• What to do: Please write out the listing beneath this sentence exactly, from its first line to the line with "plate: none [336,278,488,315]", and stop there.
[Supplied information]
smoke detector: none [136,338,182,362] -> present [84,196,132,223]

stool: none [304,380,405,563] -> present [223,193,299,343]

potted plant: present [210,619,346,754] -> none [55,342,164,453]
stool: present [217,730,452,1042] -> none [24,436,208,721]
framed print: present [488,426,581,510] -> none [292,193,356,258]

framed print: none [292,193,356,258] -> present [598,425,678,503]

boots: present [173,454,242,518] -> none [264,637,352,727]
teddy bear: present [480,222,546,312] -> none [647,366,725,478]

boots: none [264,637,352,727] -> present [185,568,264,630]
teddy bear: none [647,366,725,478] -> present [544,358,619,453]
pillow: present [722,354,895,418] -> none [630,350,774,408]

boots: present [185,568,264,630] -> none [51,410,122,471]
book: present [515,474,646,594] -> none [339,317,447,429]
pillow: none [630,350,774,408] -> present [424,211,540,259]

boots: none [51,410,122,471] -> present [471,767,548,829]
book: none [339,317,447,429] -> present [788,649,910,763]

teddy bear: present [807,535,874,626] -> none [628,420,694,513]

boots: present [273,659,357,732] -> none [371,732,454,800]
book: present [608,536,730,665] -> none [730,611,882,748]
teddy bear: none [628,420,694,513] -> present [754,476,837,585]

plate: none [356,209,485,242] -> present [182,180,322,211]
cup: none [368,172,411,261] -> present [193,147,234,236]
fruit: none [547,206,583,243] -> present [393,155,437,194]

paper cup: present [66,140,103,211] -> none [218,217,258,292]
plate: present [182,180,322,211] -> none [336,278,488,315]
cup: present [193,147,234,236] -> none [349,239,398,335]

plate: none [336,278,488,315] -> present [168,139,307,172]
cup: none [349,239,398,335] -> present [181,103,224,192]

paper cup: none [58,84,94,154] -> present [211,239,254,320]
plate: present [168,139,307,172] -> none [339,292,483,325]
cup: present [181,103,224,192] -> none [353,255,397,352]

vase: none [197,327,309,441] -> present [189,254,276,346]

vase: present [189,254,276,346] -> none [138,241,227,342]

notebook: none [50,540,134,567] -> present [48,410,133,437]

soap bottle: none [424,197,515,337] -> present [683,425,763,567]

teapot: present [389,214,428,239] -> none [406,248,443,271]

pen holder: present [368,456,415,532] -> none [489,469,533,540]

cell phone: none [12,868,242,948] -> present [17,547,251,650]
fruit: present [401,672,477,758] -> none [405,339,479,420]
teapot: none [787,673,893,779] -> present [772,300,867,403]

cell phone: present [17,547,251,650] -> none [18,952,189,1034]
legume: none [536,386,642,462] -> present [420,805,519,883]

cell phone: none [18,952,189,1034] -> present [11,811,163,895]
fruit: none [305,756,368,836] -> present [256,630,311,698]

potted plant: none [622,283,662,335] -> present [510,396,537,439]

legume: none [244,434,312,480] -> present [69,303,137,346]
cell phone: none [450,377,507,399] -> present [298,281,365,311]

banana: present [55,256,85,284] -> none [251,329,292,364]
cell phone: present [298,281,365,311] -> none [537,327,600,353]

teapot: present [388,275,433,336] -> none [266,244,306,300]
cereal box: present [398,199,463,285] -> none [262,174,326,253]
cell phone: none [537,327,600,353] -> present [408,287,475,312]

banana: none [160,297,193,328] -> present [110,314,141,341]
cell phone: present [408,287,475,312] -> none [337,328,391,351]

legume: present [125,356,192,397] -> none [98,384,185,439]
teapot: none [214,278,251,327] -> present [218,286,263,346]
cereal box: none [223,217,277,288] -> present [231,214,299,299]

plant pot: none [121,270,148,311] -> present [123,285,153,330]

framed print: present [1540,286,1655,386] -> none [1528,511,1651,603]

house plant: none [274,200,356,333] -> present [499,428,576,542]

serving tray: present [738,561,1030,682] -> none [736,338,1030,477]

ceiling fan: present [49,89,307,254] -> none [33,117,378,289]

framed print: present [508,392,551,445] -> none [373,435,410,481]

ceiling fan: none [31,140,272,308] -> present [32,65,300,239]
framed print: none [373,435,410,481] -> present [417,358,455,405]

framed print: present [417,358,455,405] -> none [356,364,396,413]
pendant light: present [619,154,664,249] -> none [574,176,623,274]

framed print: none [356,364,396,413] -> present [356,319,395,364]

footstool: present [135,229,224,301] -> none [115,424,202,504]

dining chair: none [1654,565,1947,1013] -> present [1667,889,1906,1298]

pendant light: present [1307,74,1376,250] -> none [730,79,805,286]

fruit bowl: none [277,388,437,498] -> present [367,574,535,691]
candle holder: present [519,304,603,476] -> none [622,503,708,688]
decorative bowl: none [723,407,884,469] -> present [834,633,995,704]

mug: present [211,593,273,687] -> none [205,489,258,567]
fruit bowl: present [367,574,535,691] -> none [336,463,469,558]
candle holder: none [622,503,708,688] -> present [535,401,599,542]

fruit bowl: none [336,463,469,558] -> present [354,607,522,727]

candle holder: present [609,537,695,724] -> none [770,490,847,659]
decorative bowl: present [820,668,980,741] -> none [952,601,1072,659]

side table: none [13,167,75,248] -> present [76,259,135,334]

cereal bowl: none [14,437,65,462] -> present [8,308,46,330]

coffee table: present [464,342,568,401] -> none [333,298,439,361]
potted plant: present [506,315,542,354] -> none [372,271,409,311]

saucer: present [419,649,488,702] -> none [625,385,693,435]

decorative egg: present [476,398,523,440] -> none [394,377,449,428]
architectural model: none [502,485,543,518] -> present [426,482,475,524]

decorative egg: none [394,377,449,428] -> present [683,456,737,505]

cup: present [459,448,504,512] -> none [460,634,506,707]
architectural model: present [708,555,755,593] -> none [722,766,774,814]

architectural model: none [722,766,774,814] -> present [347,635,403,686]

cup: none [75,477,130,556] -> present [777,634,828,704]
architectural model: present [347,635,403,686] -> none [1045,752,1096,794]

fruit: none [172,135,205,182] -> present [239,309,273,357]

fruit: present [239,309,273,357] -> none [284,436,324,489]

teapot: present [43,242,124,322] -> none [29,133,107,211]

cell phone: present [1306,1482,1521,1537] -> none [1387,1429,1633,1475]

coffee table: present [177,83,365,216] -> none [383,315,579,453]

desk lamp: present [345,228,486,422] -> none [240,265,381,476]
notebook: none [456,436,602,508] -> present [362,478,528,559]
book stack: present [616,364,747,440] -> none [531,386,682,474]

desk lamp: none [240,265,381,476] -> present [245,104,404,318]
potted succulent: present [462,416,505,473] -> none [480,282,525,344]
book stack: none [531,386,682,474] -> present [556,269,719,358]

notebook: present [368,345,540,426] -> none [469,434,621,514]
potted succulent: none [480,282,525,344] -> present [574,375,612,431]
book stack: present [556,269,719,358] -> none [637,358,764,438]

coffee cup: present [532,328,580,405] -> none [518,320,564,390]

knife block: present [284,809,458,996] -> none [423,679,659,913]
[/Supplied information]
• Task response:
smoke detector: none [136,338,182,362] -> present [84,196,132,223]

stool: none [304,380,405,563] -> present [223,193,299,343]

potted plant: present [210,619,346,754] -> none [55,342,164,453]
stool: present [217,730,452,1042] -> none [24,436,208,721]
framed print: present [488,426,581,510] -> none [292,193,356,258]

framed print: none [292,193,356,258] -> present [598,425,678,503]

boots: present [173,454,242,518] -> none [264,637,352,727]
teddy bear: present [480,222,546,312] -> none [647,366,725,478]

boots: none [264,637,352,727] -> present [185,568,264,630]
teddy bear: none [647,366,725,478] -> present [544,358,619,453]
pillow: present [722,354,895,418] -> none [630,350,774,408]

boots: present [185,568,264,630] -> none [51,410,122,471]
book: present [515,474,646,594] -> none [339,317,447,429]
pillow: none [630,350,774,408] -> present [424,211,540,259]

boots: none [51,410,122,471] -> present [471,767,548,829]
book: none [339,317,447,429] -> present [788,649,910,763]

teddy bear: present [807,535,874,626] -> none [628,420,694,513]

boots: present [273,659,357,732] -> none [371,732,454,800]
book: present [608,536,730,665] -> none [730,611,882,748]
teddy bear: none [628,420,694,513] -> present [754,476,837,585]

plate: none [356,209,485,242] -> present [182,180,322,211]
cup: none [368,172,411,261] -> present [193,147,234,236]
fruit: none [547,206,583,243] -> present [393,155,437,194]

paper cup: present [66,140,103,211] -> none [218,217,258,292]
plate: present [182,180,322,211] -> none [336,278,488,315]
cup: present [193,147,234,236] -> none [349,239,398,335]

plate: none [336,278,488,315] -> present [168,139,307,172]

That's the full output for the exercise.